Research

Assortment Optimization for Online Multiplayer Video Games

  • with Thomas W.M. Vossen and Rui Zhang, under review at Production and Operations Management

  • We consider an assortment optimization problem for a class of online multiplayer video games where the in-game virtual store has a unique structure with two sections: Featured and Just For You (JFY). All customers (players) are offered the same Featured section assortment, whereas the JFY section is used for personalized recommendations. Our paper is the first to study assortment optimization for the gaming industry under discrete choice models; it is also the first to devise solution approaches for the constrained mixture-of-nested-logit model with performance guarantees. We model customer choice under a constrained mixture-of-nested-logit model and propose a number of solution approaches for the resulting assortment optimization problems, including a fully polynomial time approximation scheme (FPTAS), a mixed-integer linear programming (MILP) formulation, and a fast heuristic algorithm. We also provide an upper-bounding approach that relies on certain key algorithmic enhancements. We provide theoretical performance guarantees for the FPTAS, MILP formulation, and heuristic algorithm. In addition, numerical experiments show that our approaches perform well across a variety of settings. These experiments demonstrate that the MIP formulation outperforms the FPTAS in terms of both efficiency and effectiveness, especially on larger instances. On average, the MIP formulation obtains solutions with a 0.47% optimality gap in a few seconds. In addition, our results show that the aforementioned algorithmic enhancements are critical to generating strong upper bounds. Our work provides guidance for how online video game stores can manage assortments for effective revenue maximization. We propose an ‘‘assortment’’ of solution approaches that allows practitioners to choose a method that best suits their environment.

An Approximate Dynamic Programming Approach to Dynamic Stochastic Matching

  • with Thomas W.M. Vossen, Accepted at INFORMS Journal on Computing

  • Dynamic stochastic matching problems arise in a variety of recent applications, ranging from ridesharing and online video games to kidney exchange. Such problems are naturally formulated as Markov decision processes (MDPs) that are, however, intractable in general.
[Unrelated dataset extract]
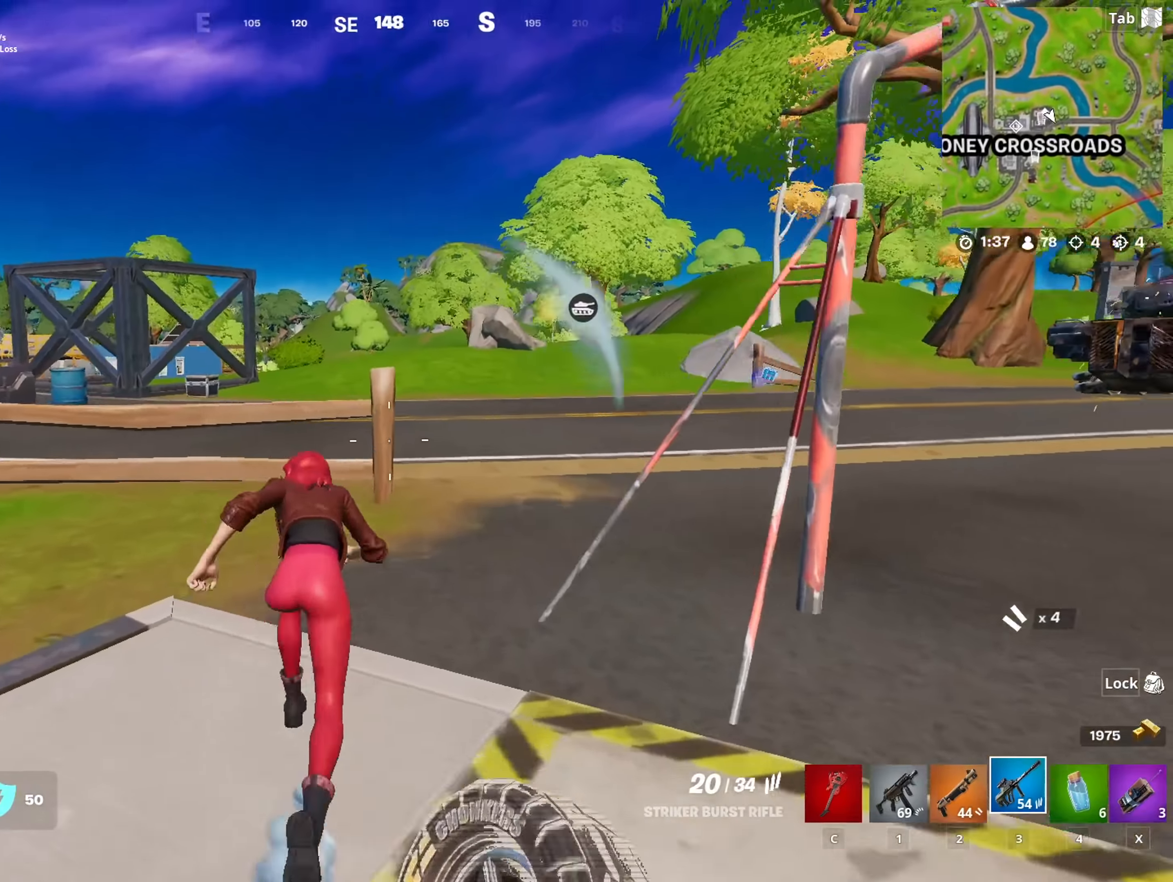
{"dt_ms": 500, "keys": ["w"], "mouse": [], "mouse_move": "right", "events": []}
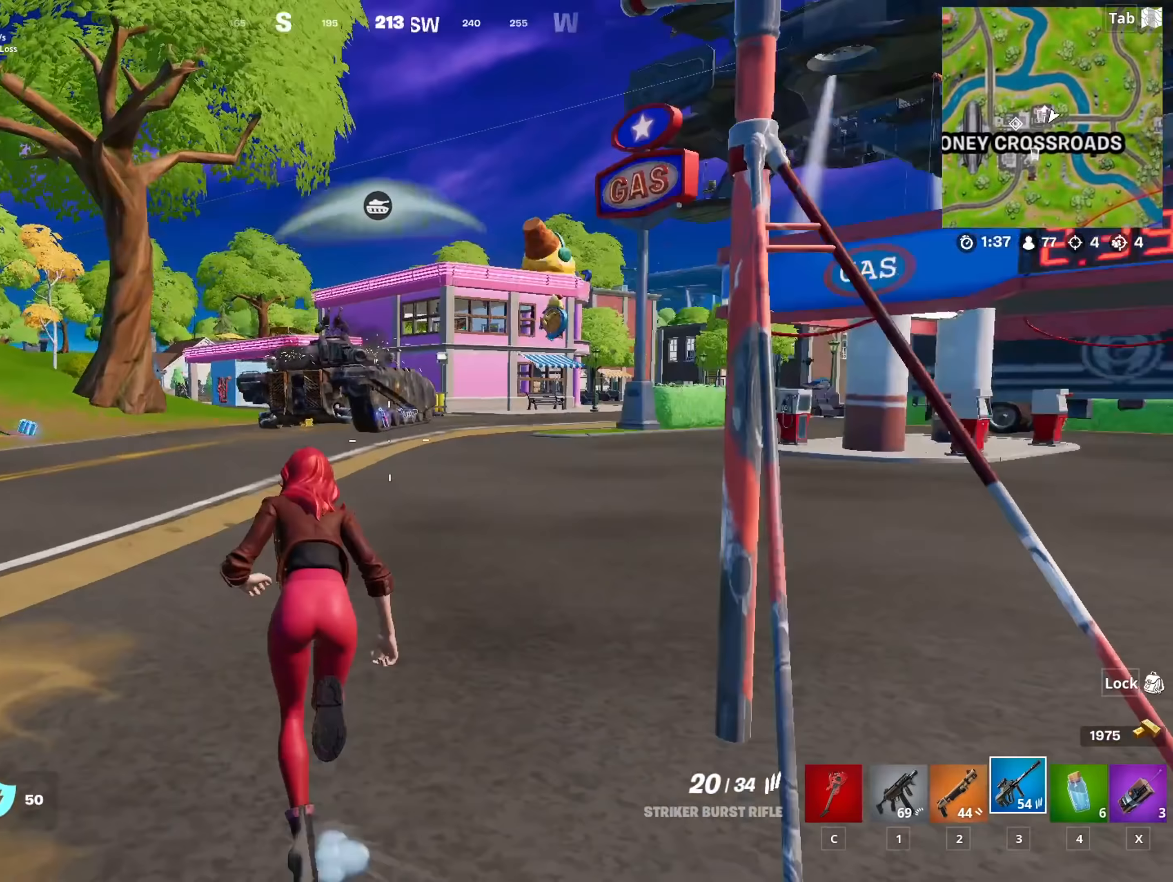
{"dt_ms": 501, "keys": ["w"], "mouse": [], "mouse_move": "still", "events": []}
To improve tractability, we investigate the linear programming-based approach to approximate dynamic programming. This approach can provide both feasible control policies and bounds on the MDPs’ optimal policy value, which can be used to establish optimality gaps. Still, the approximate linear programs (ALPs) resulting from this approach can often be difficult to solve. To address this computational challenge, we derive novel ALP reformulations that can be used for a broad class of dynamic stochastic matching problems that incorporate, among others, possible match failures and certain restrictions on feasible matchings. We show that these ALP reformulations can be solved efficiently and applied to a broad class of dynamic matching problems. In addition, our numerical results indicate that our ALP reformulations can produce tight bounds that allow us to establish nearoptimal policy performance for a broad set of problem instances. Thus, ALP reformulations can present an attractive alternative for applications that involve dynamic stochastic matching.

Finite-Horizon Approximate Linear Programs for an Infinite-Horizon Resource Allocation Problem

  • with Thomas W.M. Vossen and Dan Zhang, Production and Operations Management (DOI),

  • Approximate linear programs have been used extensively to approximately solve stochastic dynamic programs that suffer from the well-known curse of dimensionality. Due to canonical results establishing the optimality of stationary value functions and policies for infinite-horizon dynamic programs, the literature has largely focused on approximation architectures that are stationary over time. In a departure from this literature, we apply a non-stationary approximation architecture to an infinite-dimensional linear programming formulation of the stochastic dynamic programs. We solve the resulting problems using a finite-horizon approximation. Such finite-horizon approximations are common in the theoretical analysis of infinite-horizon linear programs, but have not been considered in the approximate linear programming literature. We illustrate the approach on a rolling-horizon resource allocation problem using an affine approximation architecture. We obtain three main results. First, non-stationary approximations can substantially improve upper bounds on the optimal revenue. Second, the upper bounds from the finite-horizon approximation are monotonically decreasing as the horizon length increases, and converge to the upper bound from the infinite-horizon approximation. Finally, the improvement does not come at the expense of tractability, as the resulting approximate linear programs admit compact representations and can be solved efficiently. The resulting approximations also produce strong heuristic policies and significantly reduce optimality gaps in numerical experiments.